Azlan Sells First 3PAR Storage System To Strawberry
Reseller takes delivery of StoreServ 7000 system from Azlan, as SoftCat drives its own marketing plans
Azlan has sold what it claimed is the first 3PAR StoreServ 7000 advanced storage system barely days after its official launch. The storage system, suitable for data centre or cloud services, is heading over to HP reseller Strawberry Global Technology.
Alex Brown, managing director of Strawberry said that the way the 7000 series is packaged and priced has “made it an incredibly compelling offering for customers who need an efficient and scalable storage solution”.
“We anticipate this new product launch will have a huge impact and significantly increase HPs position in this market,” he added.
Popular platform
Azlan held a special preview of the server in London in November and said the event was over-subscribed. Since then the firm claimed that it has received a “flood of enquiries” about the system.
Nigel Dunn, director of Azlan UK and Ireland, said that he expected this order to be the first of many.
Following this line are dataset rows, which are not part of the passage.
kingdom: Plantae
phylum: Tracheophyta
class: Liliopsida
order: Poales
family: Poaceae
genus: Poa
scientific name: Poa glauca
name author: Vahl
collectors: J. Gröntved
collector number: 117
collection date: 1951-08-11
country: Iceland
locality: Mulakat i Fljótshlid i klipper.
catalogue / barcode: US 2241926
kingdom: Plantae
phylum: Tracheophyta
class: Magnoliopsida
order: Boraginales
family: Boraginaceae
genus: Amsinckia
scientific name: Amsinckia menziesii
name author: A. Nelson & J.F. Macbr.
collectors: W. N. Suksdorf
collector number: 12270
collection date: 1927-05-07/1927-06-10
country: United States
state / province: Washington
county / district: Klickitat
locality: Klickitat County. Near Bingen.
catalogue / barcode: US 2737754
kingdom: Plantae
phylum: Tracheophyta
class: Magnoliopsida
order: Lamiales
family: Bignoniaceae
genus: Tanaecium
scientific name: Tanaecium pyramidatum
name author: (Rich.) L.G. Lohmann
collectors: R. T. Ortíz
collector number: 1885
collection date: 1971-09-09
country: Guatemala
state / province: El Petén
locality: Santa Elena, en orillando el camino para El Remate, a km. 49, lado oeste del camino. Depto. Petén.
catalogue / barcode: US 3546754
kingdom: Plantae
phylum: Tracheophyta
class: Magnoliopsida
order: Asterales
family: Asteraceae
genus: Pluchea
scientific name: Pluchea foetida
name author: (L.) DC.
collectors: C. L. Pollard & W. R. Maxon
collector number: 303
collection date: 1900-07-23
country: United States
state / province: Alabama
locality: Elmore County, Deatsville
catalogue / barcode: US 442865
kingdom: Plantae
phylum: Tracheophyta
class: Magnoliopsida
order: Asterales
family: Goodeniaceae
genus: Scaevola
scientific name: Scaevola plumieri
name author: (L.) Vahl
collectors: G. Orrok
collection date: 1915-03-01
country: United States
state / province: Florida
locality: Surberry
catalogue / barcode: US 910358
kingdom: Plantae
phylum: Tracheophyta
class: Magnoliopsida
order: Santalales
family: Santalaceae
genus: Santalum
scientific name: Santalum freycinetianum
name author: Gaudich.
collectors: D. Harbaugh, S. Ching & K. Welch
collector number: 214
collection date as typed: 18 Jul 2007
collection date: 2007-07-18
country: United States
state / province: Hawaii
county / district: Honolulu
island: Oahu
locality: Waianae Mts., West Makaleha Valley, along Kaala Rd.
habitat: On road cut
“By bringing Fibre Channel technology and Tier 1 features within the reach of SMB customers for the first time, the HP 3PAR StoreServ 7000 breaks new ground,” he said. “It’s the first storage solution to really offer enterprise-class capabilities to mid-sized organisations.”
According to Azlan, the 7000 storage system allows users to spend less time managing storage and get more features for less, without sacrificing performance or future scalability. The firm said the system also guarantees to double virtual machine density; with hardware-assisted thin storage, the 7000 is the only platform that guarantees a 50 percent reduction in capacity requirements.
SoftCat purrchase
Strawberry Global Technology may not be the only UK reseller to have received the 7000 Storage System. UK reseller SoftCat has a demo unit on order.
Sam Routledge, Softcat solutions director said the company has used 3PAR as the storage platform for its CloudSoftCat infrastructure which has “rapidly scaled to more than 200 customers, including all of our own IT.”
He added that it was “great news that customers with serious IT needs but less serious budgets can now get access to this technology, which is in use at four of the top five largest hosting providers”.
He said on his blog that customers that did not want to spend capex on a disaster recovery site could replicate to the 3PAR-powered CloudSoftCat platform.